Pardon me, a bit of the old ultra-violence always brings out the tired old poet in me, I promise not to be as trite throughout the rest of this thing.

So yeah, two more war criminals were executed quite recently, “only blood can redeem blood” and all that jazz. And as much as myself and my ilk would bemoan the prevalence of capital punishment still being a thing in any part of the world, I personally am not so naive as to think that the status quo may change if enough navel-gazing commentary were made protesting the savagery of “people getting killed by other people.”

It’s a new, more civilsed world after all, and it is therefore natural that some might raise a brow or two at the decidedly un-new and un-civil prospect of an entire country getting behind what basically equates to state-mandated murder. And that’s exactly what happened. With each passing execution, criticism starts to pour in from every which way -- the US, the EU, the UN, many other such intimidating-sounding abbreviations, and of course that bastion of terrorism, the very arbiters of injustice and all things naughty … Pakistan.

And exactly how did our nation respond to these reactions? Basically saying, “screw you guys, I’m going home … ” That’s right, Bangladesh is now officially Eric Cartman from the television show South Park.

But wait! Upon sitting down to actually write this, I felt that the comparisons ended right there, with us throwing around a “whateva, I do what I want” here and a “respect my authoritah!” there, like the spoiled child Eric is, but I ended up drawing an even more troubling thread: We’re not just Eric Cartman, we are post-season five Eric Cartman!

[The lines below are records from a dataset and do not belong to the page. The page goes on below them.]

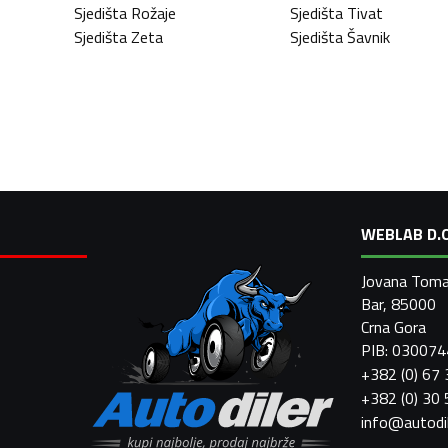
Sjedišta
Rožaje
Sjedišta
Tivat
Sjedišta
Zeta
Sjedišta
Šavnik
WEBLAB D.O
Jovana Toma
Bar, 85000
Crna Gora
PIB: 03007
+382 (0) 67
+382 (0) 30
info@autodi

For the uninitiated, the fifth season is where Cartman essentially crosses the massive yard that separates a rambunctious little rascal from a true monster that would go to any lengths to settle a score. To be reminded of one of television’s most infamous characters in witnessing how our nation is reacting for being called out for the war crime trials, is never a good sign.

We’ve already accomplished more than a country of our diminutive stature would ever have been capable of accomplishing -- we won our war for independence against the Pakistani occupation forces of yore as a ragtag group of guerilla warriors, we’ve proven wrong doubts about Bangladesh ever surviving as a sovereign state, we’ve overcome crippling economic catastrophes into becoming the relatively well-off nation that we are right now. Why hold a decades-old grudge? Apropos of our hot streak of successes, to believe that total nation-wide regression is the only logical phase for us next, wouldn’t be too unrealistic a notion.

Fact-facing time: Bangladesh isn’t some juggernaut superpower that can afford to pick fights with other nations.

A trade sanction on shrimp won’t rob the world off of shellfish-ey delights, there are other (arguably more capable) producers of ready-made garments within spitting distance of our own country, and cheap labour comes out of the global woodwork.

When you factor in the obscene amount of financial aid that we still rely on to run barely as half a nation, how are we in any position of advantage here again? Exactly where is this belligerence coming from?

“Count your losses and move on” was the advice Kyle Broflovski gave to Cartman, and that’s exactly what Bangladesh needs to do now: Move on. The amount of energy and emotion being spent by both the current government and the “righteous” citizens could very well be channeled into something more constructive.

Literally, even concentrating on something as banal as improving urban sanitation or making way for dedicated lanes for buses on our roads would be more in line with the spirit of liberation than collecting old debts, at this point.